#### Text shown
►

But there's a business purpose behind the feces fascination. Bin Bin Konjac is the county's first outpost of a popular Taiwanese chain trying to market konjac, a fibrous root health-food freaks know better as glucomannan that has the enema powers of a Metamucil milk shake. But Bin Bin Konjac, which roughly translates as "Icy Konjac," attracts Irvine's sizable Chinese community more for its refreshing confections than any intestinal-cleansing promise.

Bin Bin offers its namesake konjac in the form of lush ice-clear jelly cubes: think boba pearls but square. The cubes are softly crisp like a plump grape and sweet like a coconut. In a smoothie, the konjac sink to the bottom of a quite-large cup, ready to zip through a pipe-like straw and thud into the roof of your mouth. The konjac's mild oomph contrasts nicely with the fruit-shake flavor of your desire—rightly tart strawberry; caressing mango; or indigenous Asian fruits such as the syrupy longan, custard-like mung bean and lotus seeds. Of the konjac with aloe smoothie, Bin Bin's menu gushes, "All the ladies out there do not miss this wonderful drink." Forgive the pretension again and slurp: sticky like its mother plant, this aloe smoothie balms all the burns your being may suffer with a minty, very verdant élan.

◄

#### Questions to answer
A: Answer these questions from the Bin Bin Konjac review, one answer per line:
(i) What does the name Bin Bin Konjac roughly translate as?
(ii) The konjac cubes are softly crisp like what fruit?
(iii) Which drink does the menu tell "all the ladies out there" not to miss?
B: Quote the Bin Bin Konjac review word for word, starting with "Bin Bin offers" and going on through "very verdant élan.".
C: For each statement, say whether it agrees with the Bin Bin Konjac review. Answer yes or no and quote the words from the review that decide it.
(i) Bin Bin Konjac is the county's first outpost of a Taiwanese chain.
(ii) In a smoothie, the konjac cubes float at the top of the cup.
(iii) Health-food fans know konjac better as glucomannan.
The records play no part in the work on the Bin Bin Konjac review.

#### Supplied information
►

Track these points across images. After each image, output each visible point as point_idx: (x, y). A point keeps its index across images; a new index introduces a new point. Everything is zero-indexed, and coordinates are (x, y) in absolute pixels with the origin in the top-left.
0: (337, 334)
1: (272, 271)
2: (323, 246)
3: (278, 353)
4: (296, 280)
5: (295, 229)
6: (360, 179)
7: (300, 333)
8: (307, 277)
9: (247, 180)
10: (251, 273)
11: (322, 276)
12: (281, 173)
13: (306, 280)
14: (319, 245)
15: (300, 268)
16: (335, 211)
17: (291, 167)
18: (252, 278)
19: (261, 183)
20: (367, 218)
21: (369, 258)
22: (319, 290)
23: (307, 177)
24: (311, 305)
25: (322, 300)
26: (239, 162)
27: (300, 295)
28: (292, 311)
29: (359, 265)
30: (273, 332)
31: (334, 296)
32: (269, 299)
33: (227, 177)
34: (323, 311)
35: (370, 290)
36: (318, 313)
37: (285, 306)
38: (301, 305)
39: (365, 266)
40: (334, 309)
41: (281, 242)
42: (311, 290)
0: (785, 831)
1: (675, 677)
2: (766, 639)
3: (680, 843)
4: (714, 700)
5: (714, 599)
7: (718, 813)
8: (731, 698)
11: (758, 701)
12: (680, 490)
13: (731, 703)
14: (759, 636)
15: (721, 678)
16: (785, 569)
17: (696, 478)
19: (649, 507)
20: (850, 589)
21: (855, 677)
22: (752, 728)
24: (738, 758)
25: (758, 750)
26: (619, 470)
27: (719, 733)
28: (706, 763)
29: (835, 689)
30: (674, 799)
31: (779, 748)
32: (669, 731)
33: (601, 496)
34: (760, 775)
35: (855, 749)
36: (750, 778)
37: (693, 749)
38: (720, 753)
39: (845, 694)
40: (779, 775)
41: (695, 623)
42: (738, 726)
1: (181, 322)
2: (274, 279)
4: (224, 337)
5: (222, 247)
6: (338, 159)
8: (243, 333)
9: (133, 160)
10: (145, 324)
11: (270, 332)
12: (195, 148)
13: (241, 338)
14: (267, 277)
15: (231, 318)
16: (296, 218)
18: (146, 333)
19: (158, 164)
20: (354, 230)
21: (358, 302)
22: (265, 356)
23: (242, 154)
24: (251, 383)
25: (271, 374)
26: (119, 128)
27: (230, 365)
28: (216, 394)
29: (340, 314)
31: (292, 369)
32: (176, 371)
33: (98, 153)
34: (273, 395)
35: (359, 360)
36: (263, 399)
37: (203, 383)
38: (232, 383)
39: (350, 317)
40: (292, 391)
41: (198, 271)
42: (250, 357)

◄

#### Responses to the exercise
A:
(i) "Icy Konjac"
(ii) A plump grape
(iii) The konjac with aloe smoothie

B:
Bin Bin offers its namesake konjac in the form of lush ice-clear jelly cubes: think boba pearls but square. The cubes are softly crisp like a plump grape and sweet like a coconut. In a smoothie, the konjac sink to the bottom of a quite-large cup, ready to zip through a pipe-like straw and thud into the roof of your mouth. The konjac's mild oomph contrasts nicely with the fruit-shake flavor of your desire—rightly tart strawberry; caressing mango; or indigenous Asian fruits such as the syrupy longan, custard-like mung bean and lotus seeds. Of the konjac with aloe smoothie, Bin Bin's menu gushes, "All the ladies out there do not miss this wonderful drink." Forgive the pretension again and slurp: sticky like its mother plant, this aloe smoothie balms all the burns your being may suffer with a minty, very verdant élan.

C:
(i) Yes: "Bin Bin Konjac is the county's first outpost of a popular Taiwanese chain"
(ii) No: "the konjac sink to the bottom of a quite-large cup"
(iii) Yes: "a fibrous root health-food freaks know better as glucomannan"